鷺草に少女と交わした約束の日が近付くに従い、幸樹は、一日一日、その緊張感が増してきた。
そして、舞に愛を告げず、永遠の別れになるかもしれないと思うと、切なくて、息も出来ないほど胸を痛む。
やがて、約束の日まで、後十二日となった六月九日、幸樹は舞に自分が何をしているのかを知らせたかった。

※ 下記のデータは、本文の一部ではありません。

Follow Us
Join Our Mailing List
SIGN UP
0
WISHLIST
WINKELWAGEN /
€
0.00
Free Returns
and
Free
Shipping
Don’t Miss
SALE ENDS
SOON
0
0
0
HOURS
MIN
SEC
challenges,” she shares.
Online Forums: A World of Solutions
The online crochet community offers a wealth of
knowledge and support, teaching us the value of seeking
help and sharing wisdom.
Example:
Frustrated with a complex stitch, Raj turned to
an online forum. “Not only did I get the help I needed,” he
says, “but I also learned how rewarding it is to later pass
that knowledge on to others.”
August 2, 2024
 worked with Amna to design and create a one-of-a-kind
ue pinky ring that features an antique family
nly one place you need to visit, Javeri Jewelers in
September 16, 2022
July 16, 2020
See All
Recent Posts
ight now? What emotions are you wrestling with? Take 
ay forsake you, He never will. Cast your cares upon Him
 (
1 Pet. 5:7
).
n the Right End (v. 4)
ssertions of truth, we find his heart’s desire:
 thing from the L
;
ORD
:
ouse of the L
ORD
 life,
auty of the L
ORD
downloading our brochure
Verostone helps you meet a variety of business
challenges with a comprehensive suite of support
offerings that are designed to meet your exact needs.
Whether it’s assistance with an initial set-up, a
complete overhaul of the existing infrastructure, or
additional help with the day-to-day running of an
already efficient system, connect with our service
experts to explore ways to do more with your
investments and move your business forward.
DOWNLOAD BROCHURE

無論、それが形を変えた遺言nなるかもしれないと考えての上である。
その夜、幸樹は舞に電話した。
「明日、僕は和歌山の海に行きます。付き合ってくれませんか」
舞には、幸樹が訳を話さなくても、舞の両親の冥福を祈りに行くことがわかっていた。
(明日は、両親の命日、きっと、私の代わりに行ってくださるんだわ)
嬉しくて、舞の目から涙が溢れた。
「はい、喜んで御供します」
「よかった、じゃあ、明日の朝、迎えに行きますから、待っていてください」
六月十日は、舞の両親が死んだ日である。
だが、舞は知らないが、幸樹の心の中では、この日、鷺草の少女も死んでいるのだ。
翌日、幸樹は、舞を車に乗せると、JR和泉砂川駅へ向った。
駅に着くと、幸樹へ車を駐車場に預け、切符を買って、改札口を入った。
「あら、車で行くのでは?」
舞が不思議そうね顔をして尋ねた。
「電車でいくことにしたんだ」
「なぜ?」
「出来るだけ車に乗らないようにしているんだ」
「それは、また、何故なの?」
「約束を果たすためです。もし、車の事故で死んだり、身体が不自由になったら約束が果たせなくなるからです。約束は僕の命、僕の人生なのです」
「そうだったんですか」
舞は幸樹から、鷺草の少女が命であり人生だと聞き、嬉しさと同時に、今の和泉舞は、それほど大切に思っていないのだと思い、悲しくなってきた。
しかし、目が見えない、足手まといな自分では、今、以上の愛を望のは無視が良過ぎると諦めていた。
舞は幸樹に流れる涙を見られないよう窓の外へ顔を向けて考えた。